= Beginning of Section =

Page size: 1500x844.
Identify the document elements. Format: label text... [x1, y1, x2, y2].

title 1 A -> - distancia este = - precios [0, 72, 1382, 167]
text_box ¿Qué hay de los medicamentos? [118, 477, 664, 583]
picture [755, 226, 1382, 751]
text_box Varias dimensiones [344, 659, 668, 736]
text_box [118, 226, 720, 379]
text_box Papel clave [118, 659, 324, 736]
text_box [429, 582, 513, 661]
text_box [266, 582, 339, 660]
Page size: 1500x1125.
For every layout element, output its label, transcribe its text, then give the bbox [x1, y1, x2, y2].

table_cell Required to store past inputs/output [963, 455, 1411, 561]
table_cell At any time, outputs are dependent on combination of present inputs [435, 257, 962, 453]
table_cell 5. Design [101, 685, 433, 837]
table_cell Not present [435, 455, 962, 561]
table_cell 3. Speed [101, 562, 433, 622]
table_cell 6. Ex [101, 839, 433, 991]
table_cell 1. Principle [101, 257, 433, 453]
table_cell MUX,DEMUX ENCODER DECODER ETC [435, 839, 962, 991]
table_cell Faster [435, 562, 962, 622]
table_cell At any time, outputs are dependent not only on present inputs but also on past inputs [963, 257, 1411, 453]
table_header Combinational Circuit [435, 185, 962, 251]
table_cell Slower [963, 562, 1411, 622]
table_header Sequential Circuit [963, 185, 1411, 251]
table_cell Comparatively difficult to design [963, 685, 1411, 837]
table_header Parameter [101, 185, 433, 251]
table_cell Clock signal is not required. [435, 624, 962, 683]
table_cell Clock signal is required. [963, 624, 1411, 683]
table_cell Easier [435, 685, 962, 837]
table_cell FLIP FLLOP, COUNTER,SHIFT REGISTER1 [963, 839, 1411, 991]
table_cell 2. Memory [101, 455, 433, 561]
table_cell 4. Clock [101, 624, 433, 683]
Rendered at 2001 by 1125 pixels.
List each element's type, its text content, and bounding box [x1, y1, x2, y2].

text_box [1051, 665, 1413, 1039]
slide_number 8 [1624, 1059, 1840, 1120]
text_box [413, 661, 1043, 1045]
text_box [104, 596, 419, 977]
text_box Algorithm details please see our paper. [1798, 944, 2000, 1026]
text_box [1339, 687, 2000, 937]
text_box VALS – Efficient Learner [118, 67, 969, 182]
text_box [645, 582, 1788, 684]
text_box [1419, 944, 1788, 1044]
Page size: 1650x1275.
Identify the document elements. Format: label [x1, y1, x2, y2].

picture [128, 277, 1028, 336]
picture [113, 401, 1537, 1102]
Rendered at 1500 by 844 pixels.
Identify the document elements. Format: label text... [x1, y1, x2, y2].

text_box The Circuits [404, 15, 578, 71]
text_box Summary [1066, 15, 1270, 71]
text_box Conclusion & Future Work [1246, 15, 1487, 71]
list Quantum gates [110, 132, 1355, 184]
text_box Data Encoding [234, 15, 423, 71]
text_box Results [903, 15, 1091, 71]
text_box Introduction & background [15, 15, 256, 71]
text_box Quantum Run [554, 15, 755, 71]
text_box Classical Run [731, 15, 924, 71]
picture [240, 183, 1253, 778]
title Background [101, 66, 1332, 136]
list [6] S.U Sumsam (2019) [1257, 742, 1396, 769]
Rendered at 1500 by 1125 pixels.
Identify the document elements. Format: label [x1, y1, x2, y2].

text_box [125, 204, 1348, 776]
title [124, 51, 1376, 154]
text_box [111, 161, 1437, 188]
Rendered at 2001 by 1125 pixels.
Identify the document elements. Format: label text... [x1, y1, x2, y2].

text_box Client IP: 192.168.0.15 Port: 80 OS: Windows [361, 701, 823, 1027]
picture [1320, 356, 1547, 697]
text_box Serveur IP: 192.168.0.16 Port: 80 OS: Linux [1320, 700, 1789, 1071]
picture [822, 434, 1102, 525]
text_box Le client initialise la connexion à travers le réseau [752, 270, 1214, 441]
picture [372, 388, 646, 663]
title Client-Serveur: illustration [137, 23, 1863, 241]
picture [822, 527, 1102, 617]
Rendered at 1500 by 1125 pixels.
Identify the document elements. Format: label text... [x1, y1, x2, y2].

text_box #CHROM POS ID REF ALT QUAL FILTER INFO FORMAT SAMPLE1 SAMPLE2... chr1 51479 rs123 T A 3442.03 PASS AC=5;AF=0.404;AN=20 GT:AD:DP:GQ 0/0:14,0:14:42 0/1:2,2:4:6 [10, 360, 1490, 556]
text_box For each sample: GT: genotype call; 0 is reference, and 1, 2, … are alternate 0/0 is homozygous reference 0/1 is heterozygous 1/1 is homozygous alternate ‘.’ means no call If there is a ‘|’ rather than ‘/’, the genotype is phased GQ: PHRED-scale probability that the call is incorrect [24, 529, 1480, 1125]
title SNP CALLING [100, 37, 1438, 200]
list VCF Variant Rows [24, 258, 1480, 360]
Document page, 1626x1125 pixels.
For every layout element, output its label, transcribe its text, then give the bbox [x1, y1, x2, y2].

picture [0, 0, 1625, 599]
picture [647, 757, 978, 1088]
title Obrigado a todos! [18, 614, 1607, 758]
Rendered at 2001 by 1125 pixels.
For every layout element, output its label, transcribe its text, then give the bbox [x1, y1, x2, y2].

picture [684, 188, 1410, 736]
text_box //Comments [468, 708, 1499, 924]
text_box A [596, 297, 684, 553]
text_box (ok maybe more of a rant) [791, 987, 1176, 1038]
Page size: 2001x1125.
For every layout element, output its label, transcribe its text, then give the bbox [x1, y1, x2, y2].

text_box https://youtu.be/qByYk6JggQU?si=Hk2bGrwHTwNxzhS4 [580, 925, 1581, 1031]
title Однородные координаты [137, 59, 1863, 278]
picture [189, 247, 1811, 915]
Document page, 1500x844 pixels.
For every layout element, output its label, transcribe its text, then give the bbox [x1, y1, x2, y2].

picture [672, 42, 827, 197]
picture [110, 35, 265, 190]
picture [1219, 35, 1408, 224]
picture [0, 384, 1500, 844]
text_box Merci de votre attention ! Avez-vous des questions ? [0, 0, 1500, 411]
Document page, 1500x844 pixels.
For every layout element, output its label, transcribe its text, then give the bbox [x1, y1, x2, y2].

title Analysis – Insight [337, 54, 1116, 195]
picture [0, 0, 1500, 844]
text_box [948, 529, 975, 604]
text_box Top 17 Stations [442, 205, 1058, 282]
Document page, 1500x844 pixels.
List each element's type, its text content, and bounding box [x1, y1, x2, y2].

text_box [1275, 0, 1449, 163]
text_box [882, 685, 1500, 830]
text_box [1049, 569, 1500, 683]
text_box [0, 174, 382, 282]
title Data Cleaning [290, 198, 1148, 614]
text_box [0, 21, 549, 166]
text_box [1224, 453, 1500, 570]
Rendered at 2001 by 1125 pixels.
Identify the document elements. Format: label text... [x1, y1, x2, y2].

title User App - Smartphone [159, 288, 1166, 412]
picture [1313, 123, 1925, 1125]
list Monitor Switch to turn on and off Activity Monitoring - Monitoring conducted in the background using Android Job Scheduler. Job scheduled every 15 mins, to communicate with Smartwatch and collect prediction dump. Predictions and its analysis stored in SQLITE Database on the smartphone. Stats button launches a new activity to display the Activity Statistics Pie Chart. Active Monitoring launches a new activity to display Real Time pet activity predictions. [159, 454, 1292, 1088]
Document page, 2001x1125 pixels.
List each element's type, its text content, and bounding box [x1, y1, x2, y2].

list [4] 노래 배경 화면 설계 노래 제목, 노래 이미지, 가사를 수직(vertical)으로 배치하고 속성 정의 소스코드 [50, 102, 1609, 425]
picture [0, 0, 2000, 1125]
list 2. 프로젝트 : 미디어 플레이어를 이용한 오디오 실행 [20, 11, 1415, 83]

= End of Section =

# JOB
Using the listing above, return all lines where the word "size" occurs.

# TASK RESULT
Page size: 1500x844.
Page size: 1500x1125.
Page size: 1650x1275.
Page size: 2001x1125.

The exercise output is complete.